The UNIST team achieved their NKeND “nanodrone”, loaded it up and launched it into the bloodstream of the mice where it recruited patrolling NK cells. The NKeND hooked into the ovarian cancer cells and the NK cells attacked and killed them.
Here’s what the researchers’ announced (in plain words):
What we did
We grafted human ovarian cancer cells onto mice.
Using AaLS macromolecules to create a protein cage, we fabricated a transporter.
We selected the peptides most suitable for attracting and binding Natural Killer cells.
Using the Spy Catcher/Spy Tag mechanism, we attached the peptides to the protein cage transporter.

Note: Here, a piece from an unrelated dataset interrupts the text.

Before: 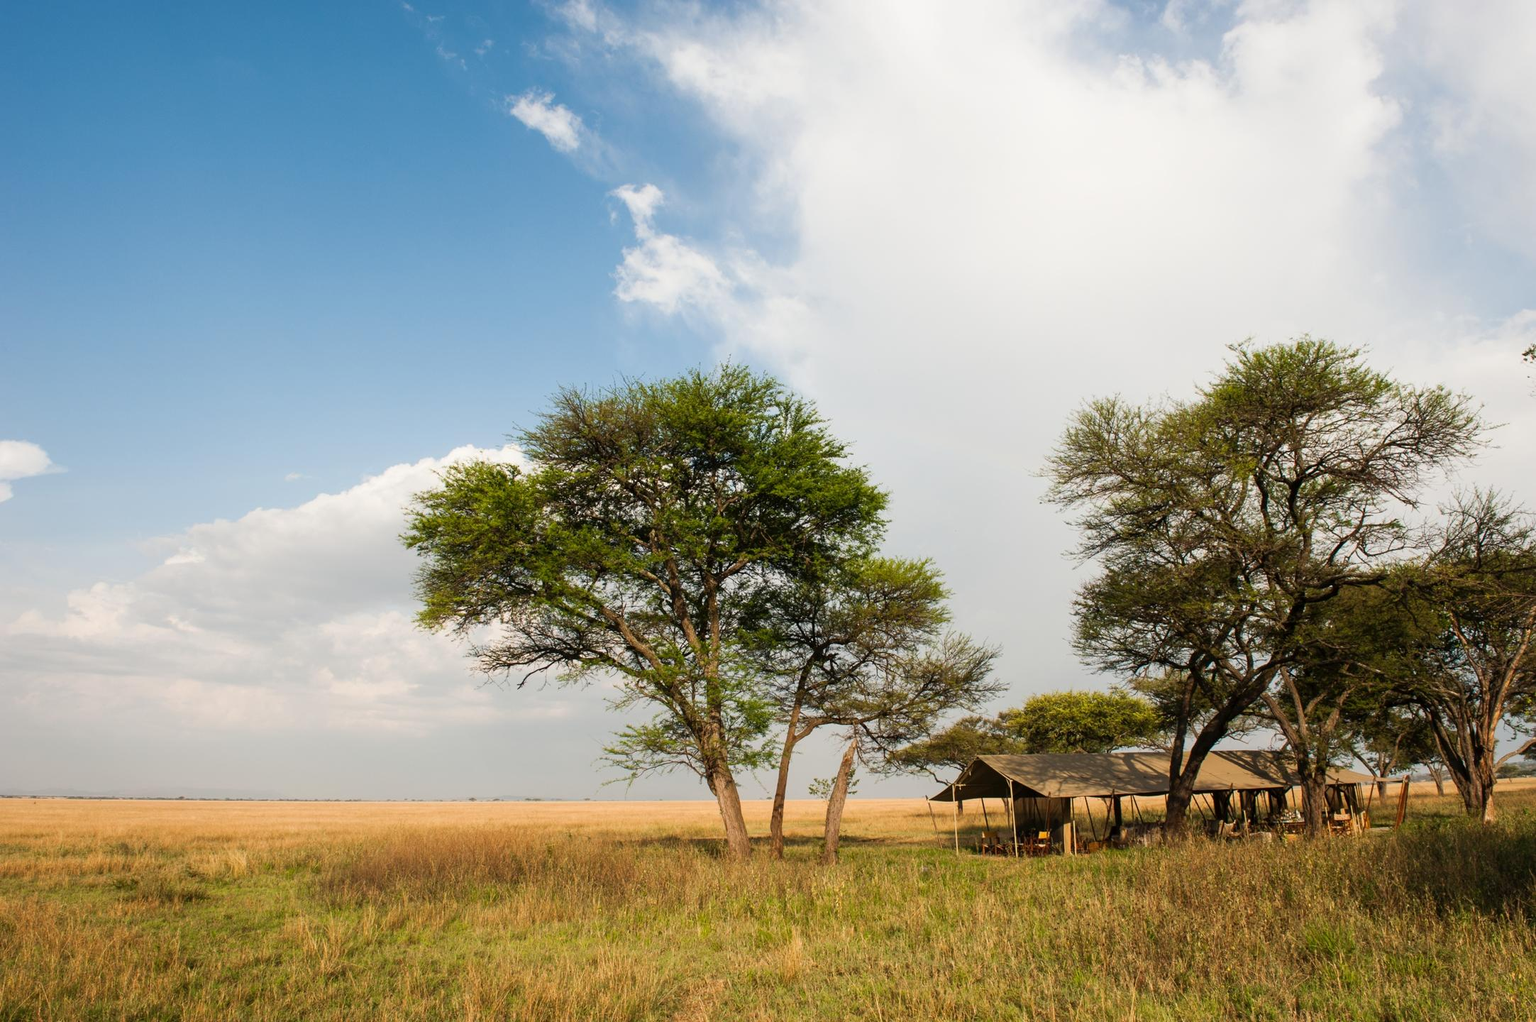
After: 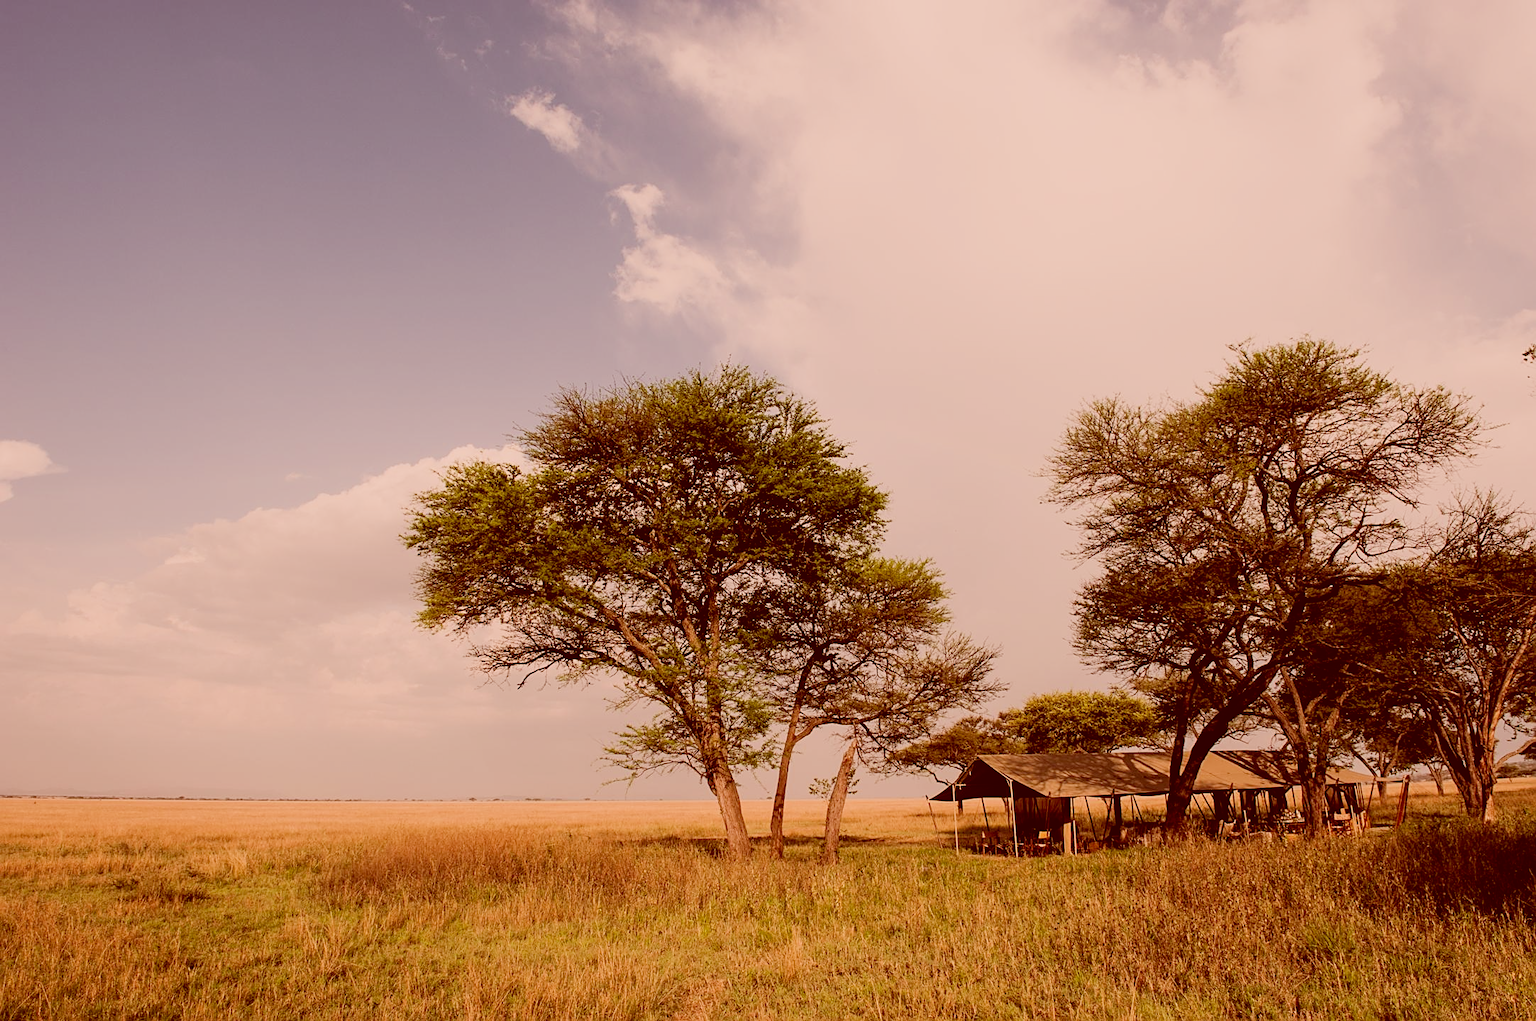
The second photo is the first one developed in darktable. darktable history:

We injected the transporter into the bodies of the cancerous mice.
How it worked
To find out whether and how fast the NKeNDs found the tumour, we used two methods: The rosette forming assay and flow cytometry. This evaluation was done in a petrie dish (in vitro).
Rosette assay revealed the presence of the NKeNDs near the tumour site and flow cytometry showed that tumour cells had been destroyed by the NK cells.
We also observed that this operation had no side effects.
We conclude
The NKeND loaded with Natural Killer cells can effectively target tumour sites and suppress tumour growth.